**DESCRIPTION OF THE TASK**
From the entries below, copy every line holding the word "format".

Dataset items
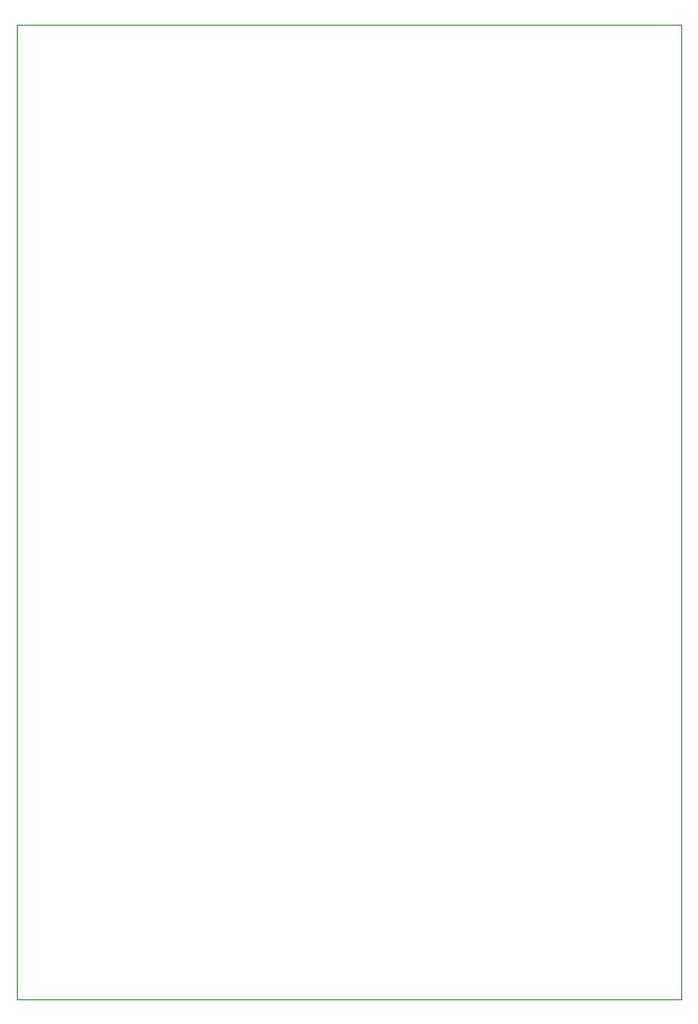
<source format=gm1>
G04 #@! TF.GenerationSoftware,KiCad,Pcbnew,5.1.10*
G04 #@! TF.CreationDate,2021-08-30T11:46:02-07:00*
G04 #@! TF.ProjectId,M68K-BREAKOUT,4d36384b-2d42-4524-9541-4b4f55542e6b,rev?*
G04 #@! TF.SameCoordinates,Original*
G04 #@! TF.FileFunction,Profile,NP*
%FSLAX46Y46*%
G04 Gerber Fmt 4.6, Leading zero omitted, Abs format (unit mm)*
G04 Created by KiCad (PCBNEW 5.1.10) date 2021-08-30 11:46:02*
%MOMM*%
%LPD*%
G01*
G04 APERTURE LIST*
G04 #@! TA.AperFunction,Profile*
%ADD10C,0.050000*%
G04 #@! TD*
G04 APERTURE END LIST*
D10*
X122745500Y-55689500D02*
X179705000Y-55689500D01*
X122745500Y-139255500D02*
X179705000Y-139255500D01*
X122745500Y-55689500D02*
X122745500Y-139255500D01*
X179705000Y-55689500D02*
X179705000Y-139255500D01*
M02*

</source>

**OUTPUT**
<source format=gm1>
G04 Gerber Fmt 4.6, Leading zero omitted, Abs format (unit mm)*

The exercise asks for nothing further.